Get off of our area!’” the senator said.
“They had every right to do that.”
On top of calling for a probe against St. Louis Circuit Attorney Kim Gardner, who filed the charges against the couple, Hawley calls to have the case dismissed, calling it “plainly contrary to Missouri law and the US Constitution, and sanction the Circuit Attorney’s Office.”
The McCloskeys said they felt threatened when the protesters broke through the gated community to march towards the home of St. Louis Mayor Lyda Krewson.
Joel Schwartz, the defense attorney representing the McCloskeys, called the charges “disheartening,” and said, “I unequivocally believe no crime was committed.”
Missouri Governor Mike Parson said that he would “without a doubt” pardon the couple should they be convicted.

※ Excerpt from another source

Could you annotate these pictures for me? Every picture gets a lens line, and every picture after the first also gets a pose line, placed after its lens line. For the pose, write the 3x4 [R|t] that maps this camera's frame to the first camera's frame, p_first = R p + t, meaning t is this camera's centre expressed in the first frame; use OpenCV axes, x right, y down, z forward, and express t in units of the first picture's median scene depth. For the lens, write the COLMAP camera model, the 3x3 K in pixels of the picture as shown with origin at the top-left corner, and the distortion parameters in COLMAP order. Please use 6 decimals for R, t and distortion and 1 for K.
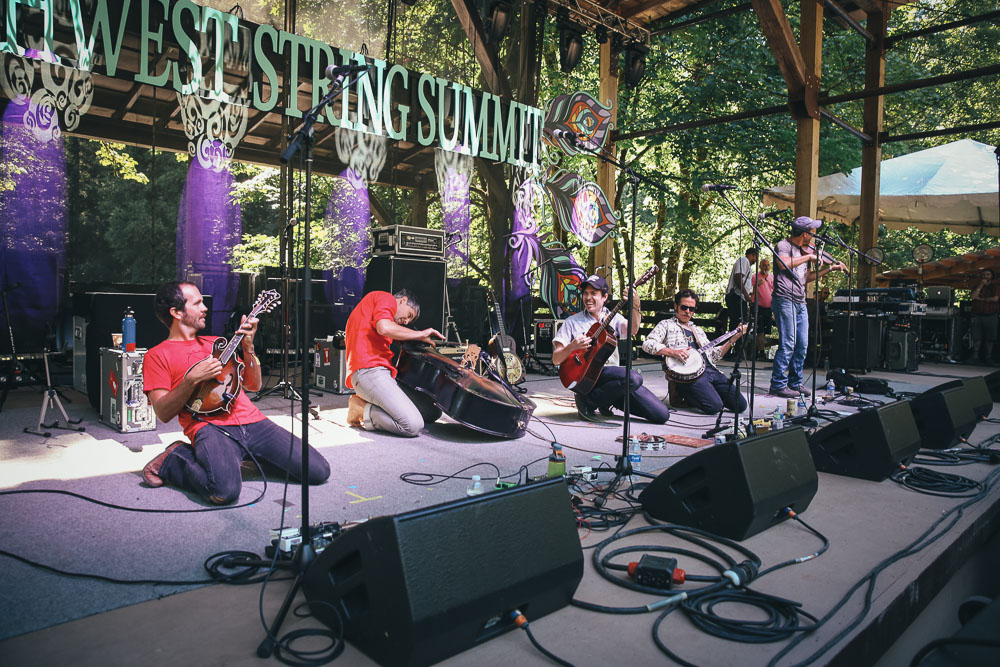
lens RADIAL K [[668.7, 0, 500.0], [0, 668.7, 333.5], [0, 0, 1]] dist [-0.109757, 0.085718]
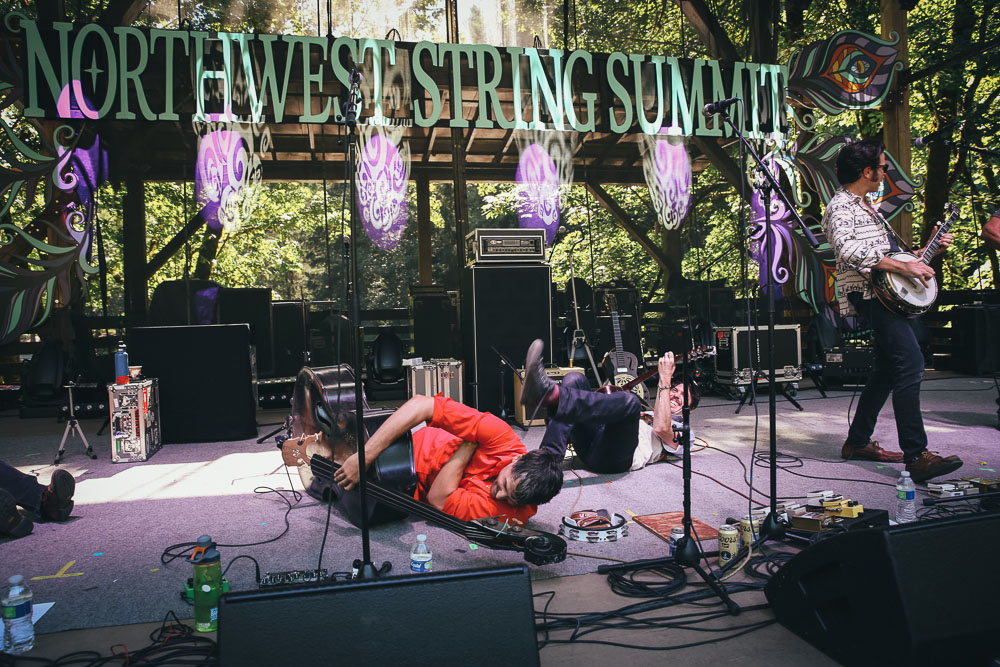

“I will do everything within the Constitution of the State of Missouri to protect law-abiding citizens and those people are exactly that. They are law-abiding citizens, and they’re being attacked frankly by a political process that’s really unfortunate,” the governor said.
Meanwhile Attorney General Eric Schmitt had asked that the charges be dismissed under the state’s “castle doctrine”, a self-defense law that allows someone to use physical forces to protect their property.
“The right to keep and bear arms is given the highest level of protection in our Constitution and our laws, including the Castle Doctrine, which provides broad rights to Missourians who are protecting their property and lives from those who wish to do them harm,” Schmitt said in a statement.